Post your response to the blog discussing why refinery wastewater cannot be treated in municipal wastewater treatment plants.
Among the various supporting processes comes the treatment of wastewater. Refineries use a great amount of water in many different processes including desalting, distillation, cracking, and coking. As stated in Lesson 10, there are a few types of wastewater, including cooling water, process water and steam, storm water, and sanitary sewage water. Process water and steam is usually heavily polluted since it comes in direct contact with petroleum distillates. Several pollutants can be found in wastewater, such as aromatic compounds, heteroatoms like amines, phenols, and cyanides, and acids which all have the potential to harm humans or other wildlife.

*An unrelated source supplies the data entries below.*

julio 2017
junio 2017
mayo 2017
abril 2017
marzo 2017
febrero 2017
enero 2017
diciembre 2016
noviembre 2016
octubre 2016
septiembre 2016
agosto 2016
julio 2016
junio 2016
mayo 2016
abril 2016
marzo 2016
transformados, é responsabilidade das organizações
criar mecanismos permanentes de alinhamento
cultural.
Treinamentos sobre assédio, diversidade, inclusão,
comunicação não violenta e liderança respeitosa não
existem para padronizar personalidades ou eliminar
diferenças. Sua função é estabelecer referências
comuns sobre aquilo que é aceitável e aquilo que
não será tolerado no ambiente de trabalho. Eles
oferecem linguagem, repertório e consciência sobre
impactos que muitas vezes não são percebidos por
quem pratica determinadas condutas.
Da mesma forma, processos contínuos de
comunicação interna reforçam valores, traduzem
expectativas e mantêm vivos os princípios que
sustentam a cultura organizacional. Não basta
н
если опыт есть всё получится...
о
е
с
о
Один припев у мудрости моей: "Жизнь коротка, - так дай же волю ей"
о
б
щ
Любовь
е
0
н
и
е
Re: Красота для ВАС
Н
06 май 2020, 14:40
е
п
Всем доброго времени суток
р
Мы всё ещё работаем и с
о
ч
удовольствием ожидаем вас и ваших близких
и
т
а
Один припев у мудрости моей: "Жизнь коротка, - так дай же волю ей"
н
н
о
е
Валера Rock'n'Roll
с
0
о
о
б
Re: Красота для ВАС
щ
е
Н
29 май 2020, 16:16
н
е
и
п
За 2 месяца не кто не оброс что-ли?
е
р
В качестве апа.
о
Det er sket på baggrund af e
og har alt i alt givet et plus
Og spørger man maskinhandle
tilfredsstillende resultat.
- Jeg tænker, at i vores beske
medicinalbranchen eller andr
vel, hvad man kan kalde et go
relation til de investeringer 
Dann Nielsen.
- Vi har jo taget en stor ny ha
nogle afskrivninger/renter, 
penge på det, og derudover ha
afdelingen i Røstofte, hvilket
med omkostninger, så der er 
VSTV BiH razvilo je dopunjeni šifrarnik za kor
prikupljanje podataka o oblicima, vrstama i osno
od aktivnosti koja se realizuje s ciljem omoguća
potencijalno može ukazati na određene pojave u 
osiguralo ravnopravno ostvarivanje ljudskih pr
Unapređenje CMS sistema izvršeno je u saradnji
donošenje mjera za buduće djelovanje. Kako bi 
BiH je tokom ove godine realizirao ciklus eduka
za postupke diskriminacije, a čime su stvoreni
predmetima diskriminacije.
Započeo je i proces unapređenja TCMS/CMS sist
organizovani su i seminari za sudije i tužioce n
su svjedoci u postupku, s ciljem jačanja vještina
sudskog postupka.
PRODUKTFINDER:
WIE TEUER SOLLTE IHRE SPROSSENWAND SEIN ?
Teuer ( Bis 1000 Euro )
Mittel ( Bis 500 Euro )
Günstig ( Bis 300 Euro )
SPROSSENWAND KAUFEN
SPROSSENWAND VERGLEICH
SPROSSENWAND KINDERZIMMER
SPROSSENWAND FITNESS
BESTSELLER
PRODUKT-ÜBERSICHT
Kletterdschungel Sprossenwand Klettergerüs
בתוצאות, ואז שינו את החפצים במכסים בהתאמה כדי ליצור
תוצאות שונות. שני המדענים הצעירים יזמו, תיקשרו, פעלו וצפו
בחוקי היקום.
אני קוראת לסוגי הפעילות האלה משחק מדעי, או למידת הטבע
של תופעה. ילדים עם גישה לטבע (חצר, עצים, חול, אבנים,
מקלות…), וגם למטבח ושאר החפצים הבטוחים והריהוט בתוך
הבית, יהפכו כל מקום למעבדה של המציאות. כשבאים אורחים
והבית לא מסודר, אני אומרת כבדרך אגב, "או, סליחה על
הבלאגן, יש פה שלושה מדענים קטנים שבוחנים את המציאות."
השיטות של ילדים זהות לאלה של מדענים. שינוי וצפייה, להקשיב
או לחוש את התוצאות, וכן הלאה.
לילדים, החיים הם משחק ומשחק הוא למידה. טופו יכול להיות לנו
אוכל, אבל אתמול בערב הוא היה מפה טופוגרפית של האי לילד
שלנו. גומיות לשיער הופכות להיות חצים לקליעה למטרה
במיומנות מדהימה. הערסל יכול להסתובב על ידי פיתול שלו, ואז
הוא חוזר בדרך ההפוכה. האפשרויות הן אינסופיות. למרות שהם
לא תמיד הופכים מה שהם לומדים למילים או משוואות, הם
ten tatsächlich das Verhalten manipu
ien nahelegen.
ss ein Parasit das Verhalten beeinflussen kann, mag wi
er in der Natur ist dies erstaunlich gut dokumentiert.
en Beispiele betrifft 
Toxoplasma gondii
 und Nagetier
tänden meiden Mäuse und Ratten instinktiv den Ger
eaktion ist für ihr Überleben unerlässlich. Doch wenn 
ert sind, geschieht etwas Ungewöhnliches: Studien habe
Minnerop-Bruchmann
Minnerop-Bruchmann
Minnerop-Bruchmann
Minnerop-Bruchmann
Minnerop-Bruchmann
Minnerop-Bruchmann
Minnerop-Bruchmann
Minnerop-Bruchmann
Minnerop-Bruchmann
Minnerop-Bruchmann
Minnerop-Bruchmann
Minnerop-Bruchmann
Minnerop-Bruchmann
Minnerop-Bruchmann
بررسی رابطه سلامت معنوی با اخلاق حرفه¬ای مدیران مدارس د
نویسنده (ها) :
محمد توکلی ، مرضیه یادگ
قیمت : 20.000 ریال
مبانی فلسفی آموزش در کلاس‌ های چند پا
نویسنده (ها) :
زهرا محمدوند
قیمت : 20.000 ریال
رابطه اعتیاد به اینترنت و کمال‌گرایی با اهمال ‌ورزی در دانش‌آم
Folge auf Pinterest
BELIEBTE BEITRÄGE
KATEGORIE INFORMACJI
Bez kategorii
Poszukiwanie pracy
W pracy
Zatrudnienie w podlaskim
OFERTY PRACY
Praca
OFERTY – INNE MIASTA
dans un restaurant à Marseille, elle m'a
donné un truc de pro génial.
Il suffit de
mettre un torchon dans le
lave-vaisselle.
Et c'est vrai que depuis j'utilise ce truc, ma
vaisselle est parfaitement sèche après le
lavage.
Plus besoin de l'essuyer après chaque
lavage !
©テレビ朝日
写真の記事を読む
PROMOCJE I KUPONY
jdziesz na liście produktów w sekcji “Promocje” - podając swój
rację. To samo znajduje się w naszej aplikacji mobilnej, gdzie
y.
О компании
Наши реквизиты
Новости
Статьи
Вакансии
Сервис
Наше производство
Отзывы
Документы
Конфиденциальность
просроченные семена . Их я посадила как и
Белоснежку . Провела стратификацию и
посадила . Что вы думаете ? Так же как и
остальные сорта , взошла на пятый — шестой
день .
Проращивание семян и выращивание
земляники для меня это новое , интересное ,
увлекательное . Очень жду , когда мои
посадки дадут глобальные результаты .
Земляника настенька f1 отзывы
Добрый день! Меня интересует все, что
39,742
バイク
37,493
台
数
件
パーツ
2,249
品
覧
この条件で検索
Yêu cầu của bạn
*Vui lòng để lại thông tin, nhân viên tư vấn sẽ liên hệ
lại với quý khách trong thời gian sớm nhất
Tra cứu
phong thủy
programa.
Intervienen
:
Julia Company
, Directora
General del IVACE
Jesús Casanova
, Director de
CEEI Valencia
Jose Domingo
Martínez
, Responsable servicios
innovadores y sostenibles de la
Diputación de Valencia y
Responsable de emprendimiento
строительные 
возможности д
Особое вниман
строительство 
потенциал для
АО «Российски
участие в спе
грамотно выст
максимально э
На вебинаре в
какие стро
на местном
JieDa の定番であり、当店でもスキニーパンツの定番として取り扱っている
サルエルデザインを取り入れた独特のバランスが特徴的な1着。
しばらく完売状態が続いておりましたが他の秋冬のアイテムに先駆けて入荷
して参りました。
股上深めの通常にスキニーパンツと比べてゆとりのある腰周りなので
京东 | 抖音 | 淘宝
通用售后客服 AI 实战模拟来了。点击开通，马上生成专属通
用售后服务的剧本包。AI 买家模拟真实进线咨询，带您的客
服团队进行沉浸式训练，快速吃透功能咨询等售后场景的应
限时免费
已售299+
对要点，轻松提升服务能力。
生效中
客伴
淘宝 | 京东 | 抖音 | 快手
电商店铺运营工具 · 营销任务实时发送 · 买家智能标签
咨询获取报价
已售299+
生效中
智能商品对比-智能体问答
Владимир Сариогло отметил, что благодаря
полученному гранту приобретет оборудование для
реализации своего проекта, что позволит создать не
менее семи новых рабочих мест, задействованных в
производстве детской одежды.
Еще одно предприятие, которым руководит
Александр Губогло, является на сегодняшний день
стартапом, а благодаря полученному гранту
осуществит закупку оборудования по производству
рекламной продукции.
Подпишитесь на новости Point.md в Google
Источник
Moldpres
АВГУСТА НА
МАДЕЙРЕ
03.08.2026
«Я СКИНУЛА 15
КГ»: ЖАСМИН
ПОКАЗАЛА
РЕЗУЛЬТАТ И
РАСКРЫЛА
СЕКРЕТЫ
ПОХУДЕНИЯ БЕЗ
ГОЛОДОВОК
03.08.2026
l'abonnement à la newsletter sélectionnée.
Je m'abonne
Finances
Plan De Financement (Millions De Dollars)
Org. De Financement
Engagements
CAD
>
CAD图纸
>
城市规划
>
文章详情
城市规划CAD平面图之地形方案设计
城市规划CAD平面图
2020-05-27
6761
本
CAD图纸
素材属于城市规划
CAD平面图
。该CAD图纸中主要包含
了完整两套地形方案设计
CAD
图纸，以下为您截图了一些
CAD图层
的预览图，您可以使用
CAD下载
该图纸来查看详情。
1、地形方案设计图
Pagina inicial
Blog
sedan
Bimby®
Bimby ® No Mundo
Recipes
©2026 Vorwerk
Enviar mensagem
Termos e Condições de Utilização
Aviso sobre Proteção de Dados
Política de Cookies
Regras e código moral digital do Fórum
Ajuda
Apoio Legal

It is very important that wastewater be treated prior to being sent off to a municipal wastewater treatment plant. Sour water is contaminated with solid particles that must be stripped of like sulfur in a stripping unit, and oils that must be separated by skimming the oil that floats on top of the denser water. A secondary treatment process utilizes microorganisms as biological contactors to help separate the pollutants from the wastewater. Much of this necessity stems from the implementation of the Clean Water Act of 1972 and the incorporation of National Pollutant Discharge Elimination permits (NPDE). There are multiple stages the wastewater must go through before it is suitable enough to be treated at public facilities.